Dave: You don’t ever accept anything. Like “Well…that’s just the way things are”, you have to say “I disagree with that and I’m gonna talk about it.”
T.J.: I would amend that to say that you at least have to understand why everything could be irritating. I’m not exactly irritated by everything, but I can appreciate what irritates other people.
Living or Dead…..best beard ever?
Dave: Oh, well….Robert E. Lee had a pretty badass beard. Mine’s kinda the confederate type beard.
T.J.: How bout never living? I think Yosemite Sam’s was pretty cool. Not exactly a beard, more like muttonchops, stops at the chin but still pretty sweet.
Andy: Mine’s more local. Jeff from the Star Bar here in Atlanta that runs the karaoke, his is pretty awesome.

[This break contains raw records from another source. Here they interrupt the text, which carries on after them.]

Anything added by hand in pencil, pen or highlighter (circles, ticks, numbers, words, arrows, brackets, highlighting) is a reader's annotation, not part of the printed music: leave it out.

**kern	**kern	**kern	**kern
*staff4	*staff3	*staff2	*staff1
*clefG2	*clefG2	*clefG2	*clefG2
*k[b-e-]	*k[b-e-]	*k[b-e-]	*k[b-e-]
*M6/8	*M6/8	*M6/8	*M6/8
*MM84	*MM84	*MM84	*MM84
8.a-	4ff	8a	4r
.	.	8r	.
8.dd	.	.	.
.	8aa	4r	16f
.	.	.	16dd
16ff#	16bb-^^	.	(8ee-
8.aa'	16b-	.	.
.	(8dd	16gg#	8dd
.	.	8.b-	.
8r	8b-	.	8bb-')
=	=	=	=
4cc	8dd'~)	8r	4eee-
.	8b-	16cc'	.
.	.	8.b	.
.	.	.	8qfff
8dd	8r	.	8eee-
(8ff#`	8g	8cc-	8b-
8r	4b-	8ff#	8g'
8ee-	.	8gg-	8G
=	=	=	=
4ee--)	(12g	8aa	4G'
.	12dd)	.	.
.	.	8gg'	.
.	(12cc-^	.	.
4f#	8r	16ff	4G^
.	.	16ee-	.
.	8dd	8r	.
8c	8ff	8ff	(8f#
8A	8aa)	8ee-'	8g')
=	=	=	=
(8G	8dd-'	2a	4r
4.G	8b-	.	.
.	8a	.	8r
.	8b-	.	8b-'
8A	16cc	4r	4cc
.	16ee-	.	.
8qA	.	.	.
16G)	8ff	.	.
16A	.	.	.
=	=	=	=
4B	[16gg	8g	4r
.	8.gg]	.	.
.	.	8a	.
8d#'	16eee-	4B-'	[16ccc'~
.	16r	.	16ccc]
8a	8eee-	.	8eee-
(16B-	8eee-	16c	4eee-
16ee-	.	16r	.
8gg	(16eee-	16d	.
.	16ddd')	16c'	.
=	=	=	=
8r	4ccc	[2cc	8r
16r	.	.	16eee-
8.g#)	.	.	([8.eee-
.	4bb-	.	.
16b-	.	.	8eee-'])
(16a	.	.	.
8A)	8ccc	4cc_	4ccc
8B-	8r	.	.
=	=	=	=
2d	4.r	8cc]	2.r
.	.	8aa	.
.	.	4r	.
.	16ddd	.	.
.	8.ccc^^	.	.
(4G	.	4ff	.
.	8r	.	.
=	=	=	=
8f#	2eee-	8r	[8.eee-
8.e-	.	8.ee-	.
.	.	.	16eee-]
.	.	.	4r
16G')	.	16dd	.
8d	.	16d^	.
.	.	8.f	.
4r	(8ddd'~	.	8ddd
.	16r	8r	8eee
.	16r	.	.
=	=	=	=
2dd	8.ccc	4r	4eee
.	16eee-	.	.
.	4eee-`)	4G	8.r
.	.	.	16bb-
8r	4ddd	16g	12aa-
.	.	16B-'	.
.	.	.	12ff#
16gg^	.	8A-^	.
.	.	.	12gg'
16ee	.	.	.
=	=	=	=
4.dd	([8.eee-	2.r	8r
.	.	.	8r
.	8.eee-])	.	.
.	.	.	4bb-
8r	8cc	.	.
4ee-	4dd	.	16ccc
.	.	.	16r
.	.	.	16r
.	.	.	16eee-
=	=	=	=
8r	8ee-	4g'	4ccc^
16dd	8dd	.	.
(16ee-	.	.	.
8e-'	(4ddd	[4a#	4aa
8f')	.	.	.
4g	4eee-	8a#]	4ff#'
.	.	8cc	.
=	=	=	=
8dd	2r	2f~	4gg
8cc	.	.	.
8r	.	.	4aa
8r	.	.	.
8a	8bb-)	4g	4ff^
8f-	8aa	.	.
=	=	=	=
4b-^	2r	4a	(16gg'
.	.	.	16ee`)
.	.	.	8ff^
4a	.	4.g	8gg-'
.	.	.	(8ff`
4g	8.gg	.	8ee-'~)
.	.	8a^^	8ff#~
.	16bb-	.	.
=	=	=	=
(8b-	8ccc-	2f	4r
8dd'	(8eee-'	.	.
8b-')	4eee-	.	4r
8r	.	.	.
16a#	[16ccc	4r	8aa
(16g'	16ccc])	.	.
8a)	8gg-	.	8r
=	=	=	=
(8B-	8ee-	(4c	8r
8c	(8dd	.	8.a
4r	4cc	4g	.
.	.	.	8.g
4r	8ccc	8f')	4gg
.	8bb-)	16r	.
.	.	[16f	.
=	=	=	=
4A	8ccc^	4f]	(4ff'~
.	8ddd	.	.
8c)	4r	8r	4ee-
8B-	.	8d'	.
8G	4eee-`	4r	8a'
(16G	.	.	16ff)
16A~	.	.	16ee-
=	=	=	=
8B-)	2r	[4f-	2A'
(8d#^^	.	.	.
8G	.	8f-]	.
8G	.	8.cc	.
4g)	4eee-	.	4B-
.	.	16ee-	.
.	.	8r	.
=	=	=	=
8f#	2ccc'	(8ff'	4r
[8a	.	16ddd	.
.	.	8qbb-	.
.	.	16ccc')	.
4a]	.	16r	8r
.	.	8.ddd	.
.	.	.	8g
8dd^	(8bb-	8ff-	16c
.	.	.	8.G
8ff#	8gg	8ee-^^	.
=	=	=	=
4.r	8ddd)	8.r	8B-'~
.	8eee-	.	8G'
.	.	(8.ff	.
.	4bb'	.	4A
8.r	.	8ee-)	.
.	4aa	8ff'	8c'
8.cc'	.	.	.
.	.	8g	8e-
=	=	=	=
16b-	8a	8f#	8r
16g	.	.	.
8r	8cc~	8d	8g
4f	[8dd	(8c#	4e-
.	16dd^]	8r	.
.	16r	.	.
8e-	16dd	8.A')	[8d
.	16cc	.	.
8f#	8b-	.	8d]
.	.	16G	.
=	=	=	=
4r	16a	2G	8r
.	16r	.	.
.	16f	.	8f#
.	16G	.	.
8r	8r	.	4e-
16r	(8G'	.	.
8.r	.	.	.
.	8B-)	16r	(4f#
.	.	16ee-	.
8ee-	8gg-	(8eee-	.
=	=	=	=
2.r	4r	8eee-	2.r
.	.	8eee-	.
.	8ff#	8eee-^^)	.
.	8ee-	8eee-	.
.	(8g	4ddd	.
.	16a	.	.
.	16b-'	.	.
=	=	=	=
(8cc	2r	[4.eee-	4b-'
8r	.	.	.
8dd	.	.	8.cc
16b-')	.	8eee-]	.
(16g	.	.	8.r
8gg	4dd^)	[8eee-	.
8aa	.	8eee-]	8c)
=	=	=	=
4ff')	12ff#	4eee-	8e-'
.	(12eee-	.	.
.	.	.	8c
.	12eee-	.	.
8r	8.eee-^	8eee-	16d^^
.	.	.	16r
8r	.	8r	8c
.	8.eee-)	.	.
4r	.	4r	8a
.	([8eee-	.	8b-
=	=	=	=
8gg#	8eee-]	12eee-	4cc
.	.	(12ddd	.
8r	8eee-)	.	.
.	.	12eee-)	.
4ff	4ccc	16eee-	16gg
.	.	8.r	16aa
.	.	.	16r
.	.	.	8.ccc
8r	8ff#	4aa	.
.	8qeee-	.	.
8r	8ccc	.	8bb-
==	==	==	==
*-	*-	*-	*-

Joe: I’m gonna go mythical and say Gandalf the Grey.
T.J.: My B. answer is Demi Moore for marrying Ashton Kutcher. Best beard EVER.
Dave’s done hysterical bits about his days as a radio DJ in Athens. What are some other jobs you guys held before going into comedy full time?
Dave: I also owned a landscaping company right before doing this.
Andy: I was a legal courier and I used to valet cars and shit, just random crap that I didn’t care about.
T.J.: I was and still am a graphic designer.
Joe: Most recently, through Americorps, I helped start a coffee shop for Habitat for Humanity. Before that, I was going to be a pro golfer. I was hardcore college golf but once I got out, decided I wanted to do something more creative.
Dave, tonight during your introduction they said you were going to be on a couple of episodes of Squidbillies next season. Do you know the names of those episodes so we can be on the lookout?
Dave: No, I sure don’t, not yet but I play a recurring character in two episodes named Barack Liberty Bell. He’s a right wing, radio disc jockey.
Is stand up something you think you’ll always want to do?
Andy: Oh yeah, I think all of our approach is “Well, were going to make this work” because we have to.
Dave: I’ll do comedy for the rest of my life even if I never make another dollar at it. I’m not doing anything else. It’s either this or being homeless.
Joe: Yes, stand up is something I’ll always want to do but I don’t know if I’ll always want to do “the road”. Like if I’m 45 and I’ve got a wife and children, I’ll probably yearn to do stand up but I doubt I’ll want to jump on a plane to Aspen to do a weekend. At high altitudes, I tend to get dizzy ya know?